Either high on cheap Raid fumes or just delirious with the stifling Oklahoma heat, we once again prematurely declared ourselves victorious. We were eager not to waste time, because we’d been there nearly two hours and had done no real cleaning, so we just started scrubbing and sweeping and clearing out the camper all whilst dodging the remnant of the wasp army. So it’s surprising that our team only took two stings. Unfortunately both hits were taken by my four year old. Who was supposed to be far away on the porch. But she wasn’t. And who was also supposed to be wearing shoes, because every rattlesnake in the state of Oklahoma undoubtedly lives on her Uncle Nathan’s property, but again, she wasn’t. We wrapped up early because I was like “oh. I’m a terrible mother.” I bought her a snow cone, because sugar helps relieve mom guilt and if you buy a four year old a snow cone, you will be her best friend. Unless you’re a stranger, then that’s weird, don’t be a creep.
Anyway. Where were we? Oh yeah. I’m staying with my parents while we find a place to live. Over dinner, I just kept thinking about how the camper is finally wasp-free (ish) and there were at least two hours of daylight left, and I was wasting them. So I got the baby to sleep, dumped my offspring on my poor mother, and I went back to Nathan’s house alone. Hoping to avoid a second fume-fueled migraine of the day, I wore a face mask and some sexy rubber gloves. I looked pretty fabulous in all my sweaty glory.
There were only 3 wasps hovering around the camper. To put that into perspective, its like having only 3 sharks in your pool. Three is a big number when you’re trapped in a metal box the size of a guest bathroom with them. The door is very small. These last three wasps, man. Let me tell you about these wasps. You know the rogue characters in movies that have nothing left to lose so they’re just reckless and crazy-eyed? Like The Punisher, or Mel Gibson’s character in Lethal Weapon? That was these guys. If it’s survival of the fittest, these three were apparently the fittest. They were ultra aggressive super robo wasps. I’m pretty sure they were the inspiration for the Tracker Jackers in The Hunger Games. Direct hit, close range aerosol poison right in the face but they just kept coming. If a red wasp is not in the dictionary next to the word “aggressive” it should be.
I was determined to make some headway cleaning. I’d wait til a wasp flew out of the camper, then I would run in and clean the fabric interior for about thirty seconds. Inevitably one of them would fly back in and I’d practically duck and roll back out. Purple gloves, face mask, a can of knock off Raid in one hand and a can of cleaner in the other. In the camper. Back out. Flailing. Screaming.
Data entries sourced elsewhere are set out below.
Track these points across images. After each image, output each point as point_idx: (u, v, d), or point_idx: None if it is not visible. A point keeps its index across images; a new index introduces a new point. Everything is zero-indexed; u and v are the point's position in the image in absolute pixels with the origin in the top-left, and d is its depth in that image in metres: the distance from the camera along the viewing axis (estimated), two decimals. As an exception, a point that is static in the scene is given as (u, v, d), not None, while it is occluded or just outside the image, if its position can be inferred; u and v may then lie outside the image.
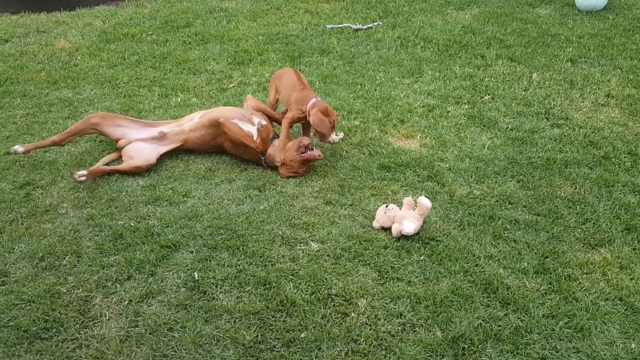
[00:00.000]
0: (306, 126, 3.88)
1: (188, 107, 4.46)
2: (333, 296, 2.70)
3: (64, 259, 2.92)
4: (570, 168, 3.72)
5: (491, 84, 4.87)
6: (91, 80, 5.00)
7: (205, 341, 2.47)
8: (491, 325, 2.57)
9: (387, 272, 2.84)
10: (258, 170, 3.71)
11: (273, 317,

I am not a graceful woman. I’m obviously going to have to destroy Nathan’s security tapes.
I became so jumpy that the faint hiss made by the foam cleanser as it bubbled down sounded like buzzing and sent me flying out of the camper more than once. On the drive home I karate chopped my change scoop because the change made a buzz-like sounds as it rattled together on the bumpy gravel road. I keep smacking my own face because my hair brushing against it feels like a wasp.
So here’s some obvious advice: if you have wasps, don’t get the cheap stuff. Sure as heck don’t use no dang peppermint oil. If you’re unwilling to just set the thing on fire and cut your losses, your best bet is to work out some sort of contract with the military to provide a nuclear weapon. Short of that, you may have some success with wasp fogger, or better yet, a professional. This piece of how-to advice concludes my very short stint as a DIY camper renovation blogger.
As far as I know, Brooke’s shoes are still up there.
So that’s how the camper thing is going. And I couldn’t be more pleased.